侍女たちは世話をしては濃密な魔力の波動に意識を刈り取られ、目を覚ましては世話をして…というハードワークを強いられているのだ。可哀想すぎる。
目的の部屋にノックもせずに入れば、中にいた侍女たちが慌てたように駆け寄ってくる。
「アデン様!?」
「い、いけません!」
うん、とっても不敬。お前たちは何の権利があってこの私の邪魔をしようとするのかな。
ちょっとイラついたので侍女たちの口を失くせば煩わしい音がピタリと止む。
ゆりかごへ近づくときゃらきゃらとした笑い声がした。良かった、イヴァンは今ご機嫌みたいだ。
泣き出す前に早急に終わらせなければ。
風魔法で赤子をそっと持ち上げ腕に抱く。
「イヴァン、愛しい子」
そして柔らかな笑みを浮かべ、名を呼び、抱きしめた。額にキスも贈った。

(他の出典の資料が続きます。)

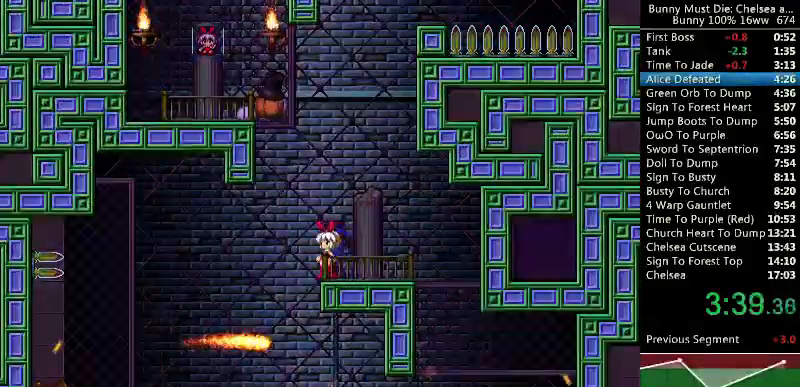
{"keys": ["jump"], "events": [[233, "jump", "down"]]}
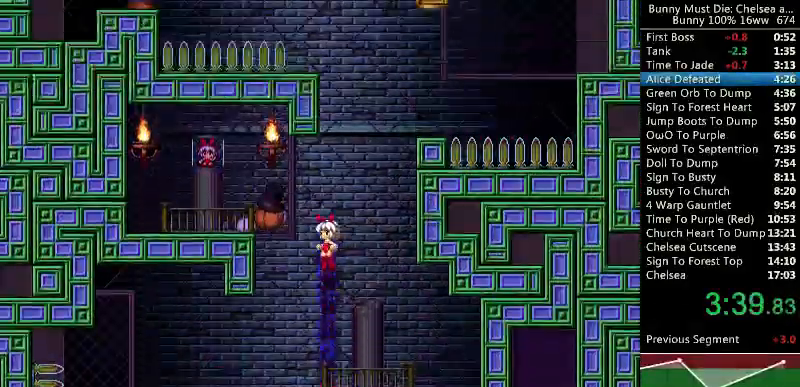
{"keys": [], "events": [[200, "jump", "up"], [233, "time", "down"], [333, "time", "up"]]}
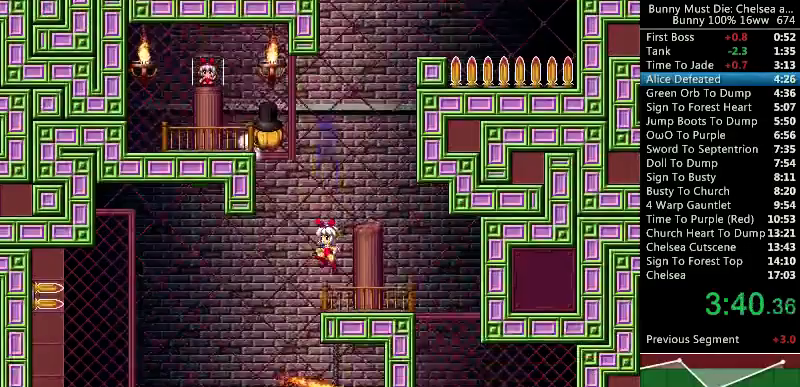
{"keys": [], "events": []}
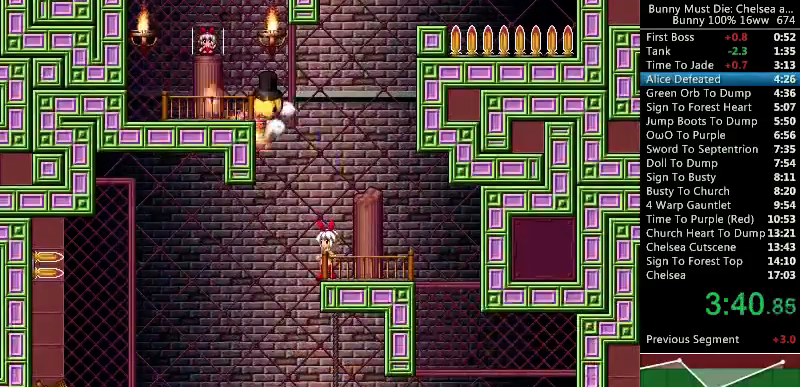
{"keys": [], "events": [[333, "time", "down"], [433, "time", "up"]]}
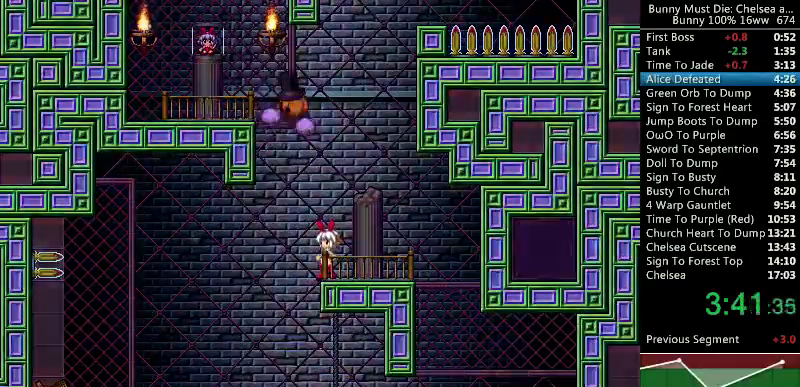
{"keys": ["jump", "left"], "events": [[200, "jump", "down"], [400, "left", "down"]]}
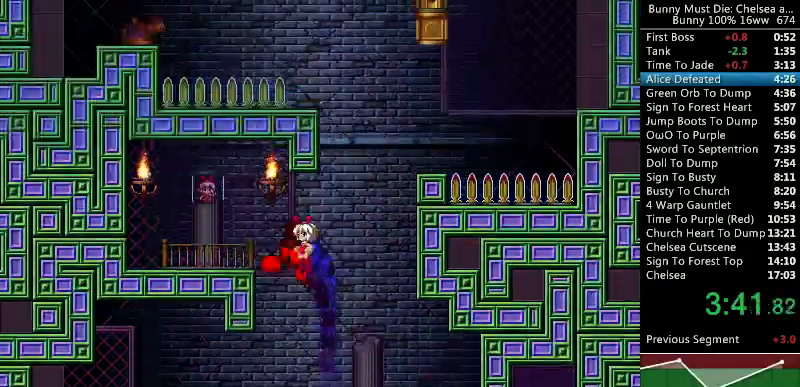
{"keys": [], "events": [[133, "jump", "up"], [233, "time", "down"], [300, "time", "up"], [333, "left", "up"], [400, "att", "down"], [467, "att", "up"]]}
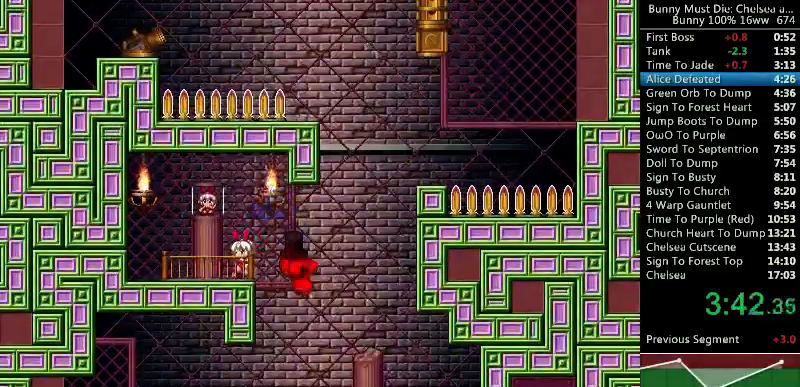
{"keys": [], "events": [[67, "att", "down"], [133, "att", "up"], [233, "jump", "down"], [267, "left", "down"], [333, "jump", "up"], [367, "left", "up"]]}
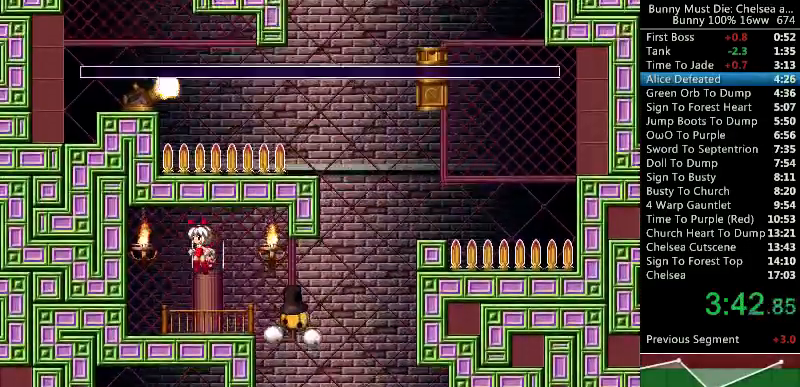
{"keys": [], "events": [[33, "att", "down"], [100, "att", "up"], [167, "att", "down"], [233, "att", "up"], [300, "att", "down"], [367, "att", "up"], [400, "att", "down"], [500, "att", "up"]]}
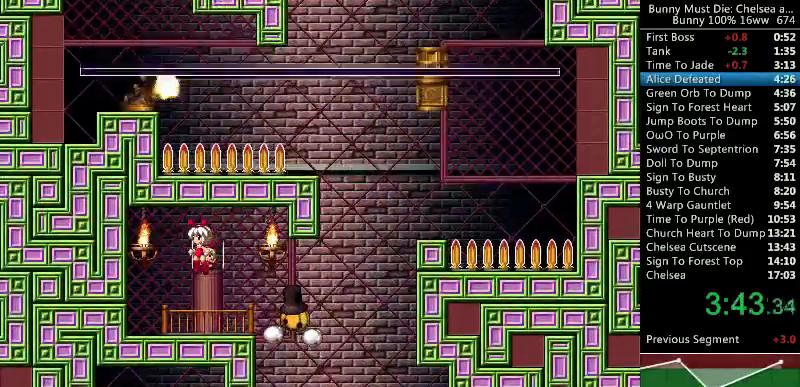
{"keys": ["att", "right"], "events": [[267, "right", "down"], [333, "right", "up"], [367, "right", "down"], [400, "att", "down"]]}
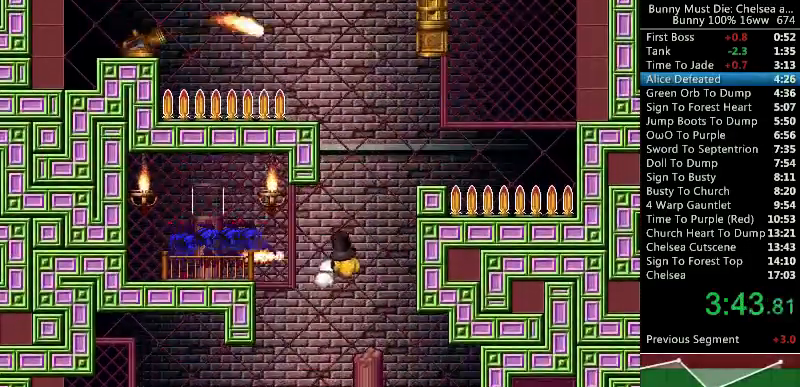
{"keys": [], "events": [[200, "att", "up"], [233, "right", "up"]]}
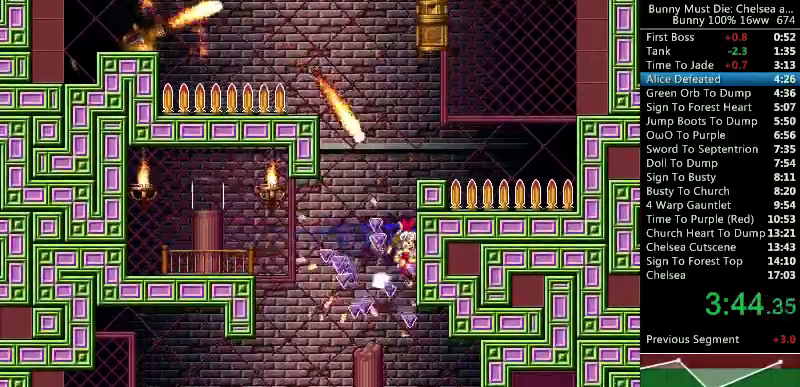
{"keys": ["left"], "events": [[233, "left", "down"]]}
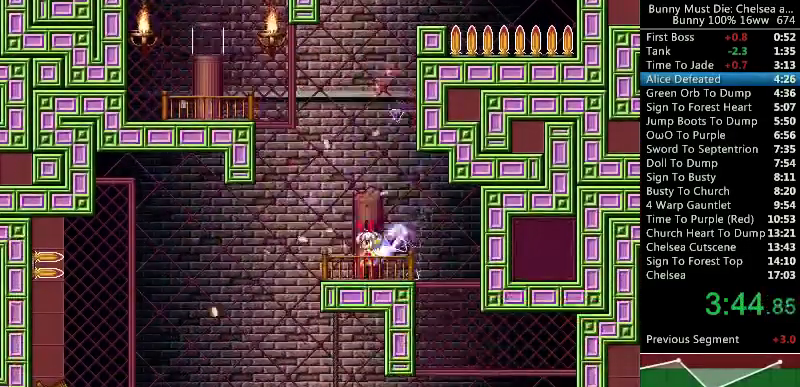
{"keys": [], "events": [[33, "left", "up"], [100, "left", "down"], [133, "att", "down"], [333, "att", "up"], [333, "left", "up"]]}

私の頭の血管は数本逝った。
…これくらいで良いだろうか。というか普通にこれが限界だ。ふ、と一つ息を吐き赤子に目を向ける、と。
「!?」
目を見開き、頬をぽぽぽっと染めた赤子がとんでもなくキラキラした瞳で私を見つめていた。
いや、本当に比喩ではなく滅茶苦茶瞳が煌めいているのだ。なんならパチパチといった音まで聞こえて…!?
「うきゃーぅ!」
ヤバい、これ魔力が溢れ出してるんだ!
そう気付いた瞬間には膨大な魔力が赤子の体を駆け巡り屋敷中を覆っていた。
魔法障壁の展開は間に合いそうになく、死を悟ったその時。
ぼふん!と破裂音のようなものがなって目の前が花々で覆い尽くされる。
「……はぁ!?」
状況が読み込めずにいると腕の中の赤子がきゃらきゃらとご機嫌に笑った。
そしてその赤子からはぽんぽんと純白の花々が絶えず量産されている。
……これは土魔法…?いや、イヴァンの魔法属性は闇と光のはず。……まさか!
溢れ出す花の内一つを手にとって鑑定する。そして私の予想は間違いではなかったのだと確信し、血の気が引く。

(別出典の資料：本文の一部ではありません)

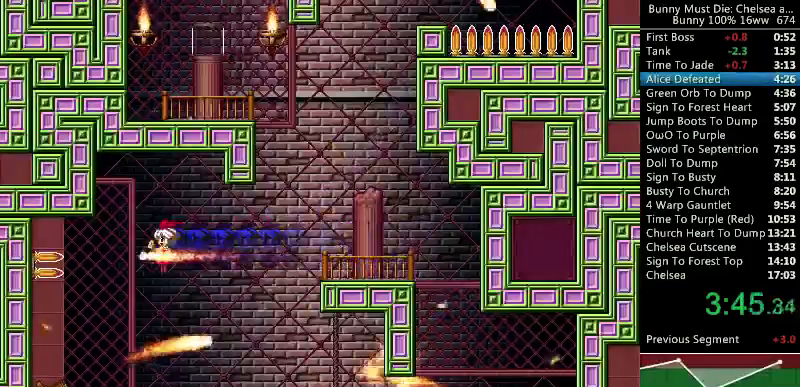
{"keys": [], "events": [[167, "left", "down"], [267, "left", "up"], [433, "up", "down"], [500, "up", "up"]]}
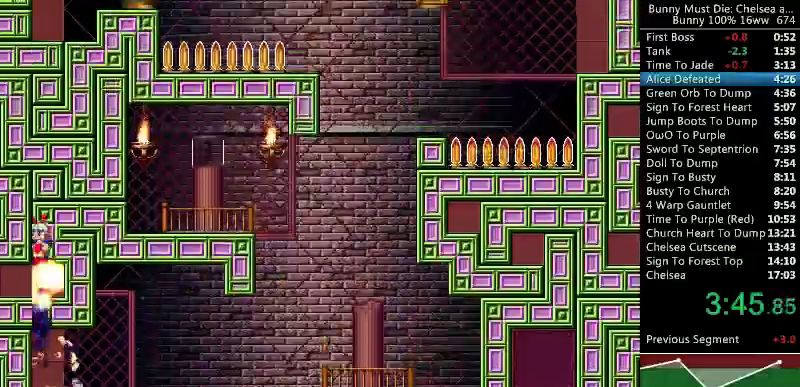
{"keys": ["att"], "events": [[100, "up", "down"], [200, "up", "up"], [300, "up", "down"], [400, "up", "up"], [433, "att", "down"]]}
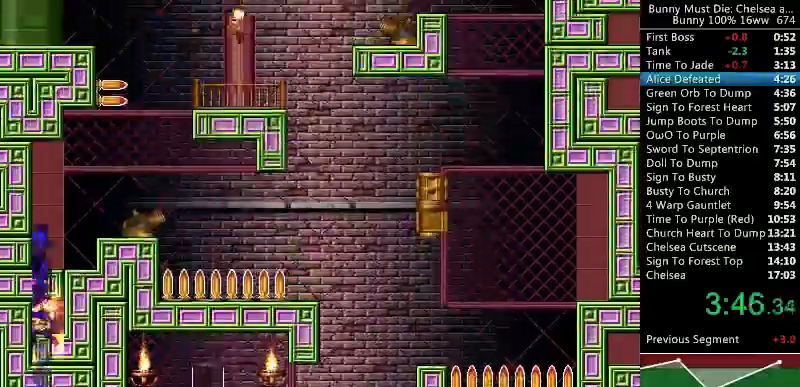
{"keys": ["jump"], "events": [[67, "right", "down"], [200, "right", "up"], [300, "att", "up"], [500, "jump", "down"]]}
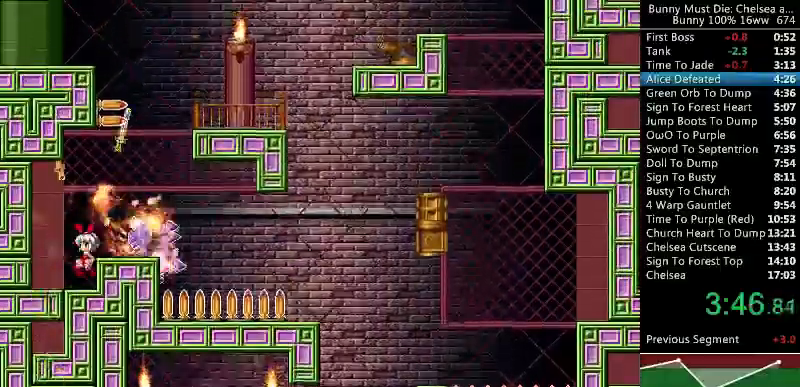
{"keys": ["jump"], "events": [[33, "right", "down"], [133, "jump", "up"], [167, "right", "up"], [467, "jump", "down"]]}
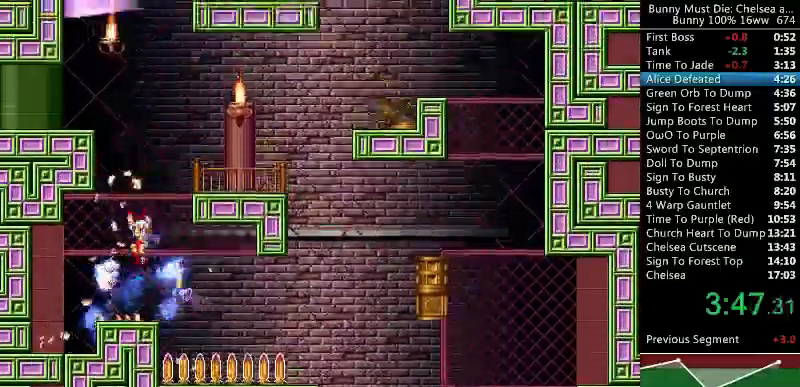
{"keys": ["left"], "events": [[33, "right", "down"], [333, "jump", "up"], [333, "right", "up"], [500, "left", "down"]]}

コイツは光魔法で『聖なる花』(捕獲難易度A)を大量に生み出しやがったのだ。光属性の魔法士が一年に一度、その力が最も強くなる太陽が燦然と輝く日にのみ生み出せるという超希少な魔法植物を。
信じられない気持ちで赤子を覗けば、魔力を一気に使って疲れたのかすやすやと気持ちよさそうに眠っていた。
「はぁぁぁぁ………」
もう、なんか本当に疲れた。
少なからず赤子は私からの抱擁やキスに喜んでいるみたいだったし、愛情はうまく伝わったのではないだろうか。
うん、取り敢えず今日はもう寝る。これ以上脳に負荷をかけたら全ての血管がぶち切れてお陀仏してしまいそうだし。